Location. Location. Location. In many minds that sums up what makes a prime real estate property worth the premium price. But savvy investors know there’s more to the story.
Prime location is all about finding the right home among companies of a similar kind with all the nearby amenities that make for a happy workforce. And it’s something that both investors and tenants are willing to pay for.
As JLL’s biennial study of the U.S.’s Most Expensive Streets shows, the rents on 42 high profile thoroughfares around the country are 1.7 times higher than CBD rent growth. Meanwhile, vacancy rates are 50 percent lower than the rest.
So what’s their secret? Here are five factors behind their success:
Think Fifth Avenue in New York City and iconic images spring to mind.

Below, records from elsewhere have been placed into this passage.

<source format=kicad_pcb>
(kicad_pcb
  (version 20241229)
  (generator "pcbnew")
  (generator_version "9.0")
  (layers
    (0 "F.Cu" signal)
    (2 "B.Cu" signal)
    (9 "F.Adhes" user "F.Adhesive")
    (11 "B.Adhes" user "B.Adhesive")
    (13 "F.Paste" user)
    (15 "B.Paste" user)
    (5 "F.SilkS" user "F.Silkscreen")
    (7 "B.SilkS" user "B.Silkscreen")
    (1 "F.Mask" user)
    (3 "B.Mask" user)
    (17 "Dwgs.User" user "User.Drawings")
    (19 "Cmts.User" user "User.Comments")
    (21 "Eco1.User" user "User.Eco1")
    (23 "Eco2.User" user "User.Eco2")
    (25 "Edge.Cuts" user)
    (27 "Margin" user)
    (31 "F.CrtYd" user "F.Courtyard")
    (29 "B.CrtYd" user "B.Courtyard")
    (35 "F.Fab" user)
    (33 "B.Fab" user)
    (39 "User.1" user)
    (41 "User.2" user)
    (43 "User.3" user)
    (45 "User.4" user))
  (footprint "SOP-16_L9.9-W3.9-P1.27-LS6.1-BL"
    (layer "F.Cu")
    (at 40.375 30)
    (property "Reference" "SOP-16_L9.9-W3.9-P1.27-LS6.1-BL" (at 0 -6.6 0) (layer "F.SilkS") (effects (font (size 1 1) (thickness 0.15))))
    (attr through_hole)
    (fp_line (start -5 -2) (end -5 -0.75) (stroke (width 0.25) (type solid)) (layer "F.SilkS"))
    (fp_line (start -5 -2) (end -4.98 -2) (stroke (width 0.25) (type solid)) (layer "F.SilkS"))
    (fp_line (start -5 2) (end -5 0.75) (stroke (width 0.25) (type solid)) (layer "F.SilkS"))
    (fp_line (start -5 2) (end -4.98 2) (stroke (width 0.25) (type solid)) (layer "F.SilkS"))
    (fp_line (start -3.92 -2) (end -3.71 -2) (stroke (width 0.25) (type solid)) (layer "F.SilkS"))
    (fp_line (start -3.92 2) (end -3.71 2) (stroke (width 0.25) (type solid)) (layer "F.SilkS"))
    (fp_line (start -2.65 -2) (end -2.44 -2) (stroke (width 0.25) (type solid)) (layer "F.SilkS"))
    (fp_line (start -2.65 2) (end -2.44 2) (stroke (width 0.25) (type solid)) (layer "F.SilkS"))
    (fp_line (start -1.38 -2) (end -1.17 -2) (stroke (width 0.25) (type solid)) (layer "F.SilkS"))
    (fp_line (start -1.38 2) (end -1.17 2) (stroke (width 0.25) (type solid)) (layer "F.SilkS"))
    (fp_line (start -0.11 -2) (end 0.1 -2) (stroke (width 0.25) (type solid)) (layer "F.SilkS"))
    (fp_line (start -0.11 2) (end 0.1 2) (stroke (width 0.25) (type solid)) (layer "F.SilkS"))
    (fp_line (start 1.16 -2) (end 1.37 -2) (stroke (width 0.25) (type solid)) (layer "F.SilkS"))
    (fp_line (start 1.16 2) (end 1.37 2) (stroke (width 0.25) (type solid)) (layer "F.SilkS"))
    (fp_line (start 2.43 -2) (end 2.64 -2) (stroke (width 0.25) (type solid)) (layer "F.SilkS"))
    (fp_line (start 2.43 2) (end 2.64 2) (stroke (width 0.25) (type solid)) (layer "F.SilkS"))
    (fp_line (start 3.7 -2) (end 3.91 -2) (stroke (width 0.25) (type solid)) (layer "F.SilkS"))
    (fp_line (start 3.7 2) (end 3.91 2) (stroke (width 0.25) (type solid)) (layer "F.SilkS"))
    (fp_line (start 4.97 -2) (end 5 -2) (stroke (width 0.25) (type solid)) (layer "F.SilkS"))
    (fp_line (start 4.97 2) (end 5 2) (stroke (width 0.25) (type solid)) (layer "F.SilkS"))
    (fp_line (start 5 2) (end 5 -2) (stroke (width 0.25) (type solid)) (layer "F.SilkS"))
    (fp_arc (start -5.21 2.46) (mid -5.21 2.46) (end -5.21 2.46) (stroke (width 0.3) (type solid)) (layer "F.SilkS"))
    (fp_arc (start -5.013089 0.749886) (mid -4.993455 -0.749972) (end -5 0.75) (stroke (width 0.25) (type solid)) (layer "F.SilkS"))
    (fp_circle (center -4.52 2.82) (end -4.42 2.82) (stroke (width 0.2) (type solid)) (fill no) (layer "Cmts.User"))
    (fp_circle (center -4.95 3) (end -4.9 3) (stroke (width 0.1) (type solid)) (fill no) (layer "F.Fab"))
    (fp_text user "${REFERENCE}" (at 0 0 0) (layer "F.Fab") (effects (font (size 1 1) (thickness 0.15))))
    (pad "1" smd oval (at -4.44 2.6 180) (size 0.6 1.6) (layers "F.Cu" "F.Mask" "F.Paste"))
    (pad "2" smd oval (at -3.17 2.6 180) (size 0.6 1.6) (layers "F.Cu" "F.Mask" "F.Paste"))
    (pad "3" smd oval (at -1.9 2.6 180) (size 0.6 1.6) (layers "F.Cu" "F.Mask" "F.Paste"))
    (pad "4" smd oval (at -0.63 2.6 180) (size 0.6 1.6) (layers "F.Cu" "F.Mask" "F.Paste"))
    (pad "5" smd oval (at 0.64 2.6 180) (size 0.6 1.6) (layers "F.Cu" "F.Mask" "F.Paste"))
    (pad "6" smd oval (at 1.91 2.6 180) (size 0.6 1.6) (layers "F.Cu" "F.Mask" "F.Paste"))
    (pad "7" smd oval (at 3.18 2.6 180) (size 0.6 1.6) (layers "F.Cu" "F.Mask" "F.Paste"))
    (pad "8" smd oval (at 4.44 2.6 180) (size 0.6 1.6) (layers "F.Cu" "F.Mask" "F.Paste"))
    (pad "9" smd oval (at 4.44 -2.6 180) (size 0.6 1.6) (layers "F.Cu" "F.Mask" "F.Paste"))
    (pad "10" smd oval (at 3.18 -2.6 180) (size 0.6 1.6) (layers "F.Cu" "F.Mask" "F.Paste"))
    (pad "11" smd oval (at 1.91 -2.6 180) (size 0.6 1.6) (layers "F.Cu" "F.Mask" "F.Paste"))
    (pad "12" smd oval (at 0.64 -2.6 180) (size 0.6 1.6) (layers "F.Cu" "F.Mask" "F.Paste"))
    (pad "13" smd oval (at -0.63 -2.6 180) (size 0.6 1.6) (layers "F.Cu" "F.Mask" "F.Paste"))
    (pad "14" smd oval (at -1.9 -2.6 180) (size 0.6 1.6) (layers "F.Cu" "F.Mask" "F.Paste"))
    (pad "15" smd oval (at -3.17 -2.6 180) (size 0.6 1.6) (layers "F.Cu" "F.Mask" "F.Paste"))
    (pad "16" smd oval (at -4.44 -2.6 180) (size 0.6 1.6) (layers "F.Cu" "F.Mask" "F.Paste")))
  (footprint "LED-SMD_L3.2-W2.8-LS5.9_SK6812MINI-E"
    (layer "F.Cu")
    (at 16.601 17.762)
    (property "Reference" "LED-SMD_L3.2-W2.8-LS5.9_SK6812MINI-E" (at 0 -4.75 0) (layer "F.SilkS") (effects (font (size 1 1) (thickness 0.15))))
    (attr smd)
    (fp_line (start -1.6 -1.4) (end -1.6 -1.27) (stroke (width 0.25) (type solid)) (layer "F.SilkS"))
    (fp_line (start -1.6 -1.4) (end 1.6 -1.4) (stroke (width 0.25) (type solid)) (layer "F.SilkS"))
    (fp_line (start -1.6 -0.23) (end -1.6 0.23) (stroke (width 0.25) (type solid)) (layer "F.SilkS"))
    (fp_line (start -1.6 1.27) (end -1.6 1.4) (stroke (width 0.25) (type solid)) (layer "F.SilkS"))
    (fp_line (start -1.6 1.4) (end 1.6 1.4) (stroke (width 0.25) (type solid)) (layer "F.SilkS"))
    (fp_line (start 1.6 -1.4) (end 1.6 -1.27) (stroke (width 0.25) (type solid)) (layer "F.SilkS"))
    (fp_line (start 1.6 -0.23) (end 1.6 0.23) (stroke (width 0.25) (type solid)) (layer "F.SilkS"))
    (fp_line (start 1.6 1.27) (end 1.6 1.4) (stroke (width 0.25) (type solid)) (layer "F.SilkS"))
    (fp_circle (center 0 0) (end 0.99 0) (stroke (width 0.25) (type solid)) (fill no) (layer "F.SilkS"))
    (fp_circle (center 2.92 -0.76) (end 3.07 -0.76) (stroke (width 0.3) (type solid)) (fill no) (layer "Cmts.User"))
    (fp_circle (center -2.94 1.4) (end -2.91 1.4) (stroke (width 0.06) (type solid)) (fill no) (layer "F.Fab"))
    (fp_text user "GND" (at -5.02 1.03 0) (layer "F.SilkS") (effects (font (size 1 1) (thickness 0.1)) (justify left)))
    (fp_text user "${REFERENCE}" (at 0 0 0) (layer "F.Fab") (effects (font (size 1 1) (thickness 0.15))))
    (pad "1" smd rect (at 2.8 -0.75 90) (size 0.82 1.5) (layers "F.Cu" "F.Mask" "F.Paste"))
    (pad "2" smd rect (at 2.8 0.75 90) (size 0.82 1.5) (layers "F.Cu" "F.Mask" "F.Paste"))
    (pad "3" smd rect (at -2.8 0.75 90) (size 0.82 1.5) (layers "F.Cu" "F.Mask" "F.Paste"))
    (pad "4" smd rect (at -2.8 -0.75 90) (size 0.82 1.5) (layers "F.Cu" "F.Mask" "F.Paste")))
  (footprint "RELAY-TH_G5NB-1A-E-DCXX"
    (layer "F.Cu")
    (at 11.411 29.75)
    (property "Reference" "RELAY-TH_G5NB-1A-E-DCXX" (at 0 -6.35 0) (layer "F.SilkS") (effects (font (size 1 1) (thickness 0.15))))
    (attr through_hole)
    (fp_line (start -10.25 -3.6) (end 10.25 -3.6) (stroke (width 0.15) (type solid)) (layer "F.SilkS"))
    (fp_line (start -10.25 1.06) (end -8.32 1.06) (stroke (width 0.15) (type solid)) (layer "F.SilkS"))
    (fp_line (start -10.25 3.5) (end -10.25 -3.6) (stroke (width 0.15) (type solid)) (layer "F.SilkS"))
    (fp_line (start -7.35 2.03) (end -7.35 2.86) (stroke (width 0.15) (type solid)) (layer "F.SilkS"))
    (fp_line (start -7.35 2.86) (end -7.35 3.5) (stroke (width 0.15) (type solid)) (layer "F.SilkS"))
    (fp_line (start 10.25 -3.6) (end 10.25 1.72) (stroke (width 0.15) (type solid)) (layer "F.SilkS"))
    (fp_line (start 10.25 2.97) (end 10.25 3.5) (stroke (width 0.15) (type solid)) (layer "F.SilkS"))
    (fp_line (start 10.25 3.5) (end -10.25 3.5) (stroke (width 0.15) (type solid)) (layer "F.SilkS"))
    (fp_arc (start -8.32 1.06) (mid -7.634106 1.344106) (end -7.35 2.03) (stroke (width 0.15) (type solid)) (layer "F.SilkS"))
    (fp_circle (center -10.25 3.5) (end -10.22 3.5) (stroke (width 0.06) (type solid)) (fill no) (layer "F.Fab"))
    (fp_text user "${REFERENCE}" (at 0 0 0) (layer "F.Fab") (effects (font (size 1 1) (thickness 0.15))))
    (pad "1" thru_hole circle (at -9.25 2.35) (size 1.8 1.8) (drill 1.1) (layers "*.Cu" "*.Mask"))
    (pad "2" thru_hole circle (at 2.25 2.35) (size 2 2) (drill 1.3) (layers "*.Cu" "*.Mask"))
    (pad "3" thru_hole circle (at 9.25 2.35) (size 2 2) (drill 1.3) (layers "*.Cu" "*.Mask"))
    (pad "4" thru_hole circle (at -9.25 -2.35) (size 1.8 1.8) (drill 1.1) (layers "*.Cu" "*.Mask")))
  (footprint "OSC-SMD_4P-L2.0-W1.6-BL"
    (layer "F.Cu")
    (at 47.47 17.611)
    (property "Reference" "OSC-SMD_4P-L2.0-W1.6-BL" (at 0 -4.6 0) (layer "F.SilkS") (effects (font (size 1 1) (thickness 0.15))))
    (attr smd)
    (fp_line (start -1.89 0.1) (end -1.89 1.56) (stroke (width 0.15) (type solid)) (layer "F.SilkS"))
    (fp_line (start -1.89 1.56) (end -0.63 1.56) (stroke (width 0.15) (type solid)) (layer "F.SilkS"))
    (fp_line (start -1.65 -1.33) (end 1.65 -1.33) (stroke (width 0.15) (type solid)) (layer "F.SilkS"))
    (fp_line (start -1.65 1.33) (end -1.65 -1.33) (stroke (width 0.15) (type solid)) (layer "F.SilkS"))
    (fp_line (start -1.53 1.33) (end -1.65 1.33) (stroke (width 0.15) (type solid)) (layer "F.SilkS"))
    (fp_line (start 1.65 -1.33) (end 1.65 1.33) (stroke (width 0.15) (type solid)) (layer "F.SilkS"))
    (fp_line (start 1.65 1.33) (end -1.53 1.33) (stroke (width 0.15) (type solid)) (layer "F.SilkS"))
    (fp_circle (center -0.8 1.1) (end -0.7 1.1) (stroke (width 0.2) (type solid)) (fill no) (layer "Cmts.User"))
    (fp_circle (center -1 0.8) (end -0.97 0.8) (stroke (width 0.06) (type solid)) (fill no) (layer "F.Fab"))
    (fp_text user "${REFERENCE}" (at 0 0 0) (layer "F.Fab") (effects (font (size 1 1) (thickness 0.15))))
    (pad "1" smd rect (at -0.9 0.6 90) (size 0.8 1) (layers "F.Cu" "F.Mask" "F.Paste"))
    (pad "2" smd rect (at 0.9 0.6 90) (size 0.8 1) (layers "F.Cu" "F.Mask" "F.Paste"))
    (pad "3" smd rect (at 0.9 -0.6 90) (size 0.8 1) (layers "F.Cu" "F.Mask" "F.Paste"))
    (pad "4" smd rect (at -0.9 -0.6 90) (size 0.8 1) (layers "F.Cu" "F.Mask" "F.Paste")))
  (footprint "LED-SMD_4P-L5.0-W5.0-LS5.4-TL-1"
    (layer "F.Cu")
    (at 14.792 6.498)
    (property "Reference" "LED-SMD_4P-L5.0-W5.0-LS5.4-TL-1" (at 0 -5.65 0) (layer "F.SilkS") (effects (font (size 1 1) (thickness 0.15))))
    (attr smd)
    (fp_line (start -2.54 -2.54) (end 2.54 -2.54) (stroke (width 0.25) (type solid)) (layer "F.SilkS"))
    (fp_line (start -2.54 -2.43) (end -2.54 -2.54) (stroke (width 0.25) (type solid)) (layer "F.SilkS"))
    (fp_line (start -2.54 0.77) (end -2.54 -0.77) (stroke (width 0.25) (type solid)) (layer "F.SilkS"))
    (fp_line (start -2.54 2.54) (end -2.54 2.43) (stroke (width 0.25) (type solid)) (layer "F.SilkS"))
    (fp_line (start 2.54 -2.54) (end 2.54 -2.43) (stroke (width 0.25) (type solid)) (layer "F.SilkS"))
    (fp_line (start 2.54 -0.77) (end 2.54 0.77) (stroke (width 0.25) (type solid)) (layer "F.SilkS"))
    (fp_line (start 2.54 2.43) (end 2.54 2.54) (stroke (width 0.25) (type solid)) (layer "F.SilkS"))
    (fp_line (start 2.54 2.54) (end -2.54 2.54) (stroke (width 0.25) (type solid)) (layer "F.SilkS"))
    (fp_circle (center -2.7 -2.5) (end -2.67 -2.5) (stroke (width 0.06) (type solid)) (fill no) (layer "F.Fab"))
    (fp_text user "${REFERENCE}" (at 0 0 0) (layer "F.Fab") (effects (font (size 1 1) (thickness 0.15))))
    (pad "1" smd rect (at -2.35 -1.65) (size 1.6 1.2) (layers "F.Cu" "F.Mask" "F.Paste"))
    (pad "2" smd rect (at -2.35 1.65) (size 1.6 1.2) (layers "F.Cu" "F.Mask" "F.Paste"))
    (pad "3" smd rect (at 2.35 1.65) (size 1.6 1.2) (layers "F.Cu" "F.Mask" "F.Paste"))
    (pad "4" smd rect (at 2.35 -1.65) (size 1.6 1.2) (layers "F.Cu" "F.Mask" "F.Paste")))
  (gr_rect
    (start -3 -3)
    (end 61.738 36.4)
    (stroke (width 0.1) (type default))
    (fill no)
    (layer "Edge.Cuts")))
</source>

This street’s long-standing international reputation and strong name recognition are bolstered by the fact that many financial, law and private equity firms are leaseholders there.
2. Limited supply and plenty of demand
Firms want to be where the action is for their industry but often there’s not much scope to expand. This is especially true in business-friendly mid-sized streets around the U.S. where limited construction and rising tenant demand are behind double digit rent growth in cities such as Raleigh, Austin, Fort Lauderdale and Salt Lake City
3. A tech hotspot
Stroll down Palo Alto’s Hamilton Avenue and you’ll quickly realize why this Most Expensive Street is second only to Sandy Hill Road – Silicon Valley’s most prestigious thoroughfare – in stature, and easily fetches rents almost 200 percent higher than market average, with a vacancy rate of only 0.8 percent.
“Hamilton Avenue is lined with tech companies and venture capital/private equity firms – it really is at the center of the Silicon Valley World,” says Hugh Scott, JLL’s Tenant Representation Managing Director. “Similar streets are also home to tech tenants and located near Stanford University. But Hamilton Avenue has more office product than many other streets in and around downtown Palo Alto and tenants are taking every opportunity to grab whatever space they can.”
4. A thriving industry scene
It’s not just the tech industry playing a role in creating the U.S’s most expensive streets. An example: Philadelphia’s most expensive street moved west along Market Street across the Schuykill River to University City, the city’s tightest CBD submarket because the vacancy rate has plunged since 2013 due to the skyrocketing number of life sciences, healthcare and education industries.
Another case in point: Los Angeles’ Avenue of the Stars is outpricing the market’s average street by 79 percent by catering to legal, financial and entertainment firms.
In order to attract and retain tenants, amenities can make a major difference. Boston Back Bay’s Boylston Street may not spring to mind immediately as a most expensive street, because retail and restaurants outnumber office buildings. But Boylston has racked up high-profile properties and a highly anticipated development, 888 Boylston, which commands record high leases.
And in Washington D.C., developments in emerging submarkets have led to more vacancies along Pennsylvania Avenue. But redevelopment and renovations to existing buildings will bring in new amenities that will keep Pennsylvania Avenue competitive.
“Tenants will pay a little bit more in rent to have restaurants, retail, entertainment and residential right by the office – their employees are demanding this,” says Ben Heller, Managing Director at JLL’s Agency Leasing. “Going forward, surrounding amenities will play a huge role in where tenants sign their leases.”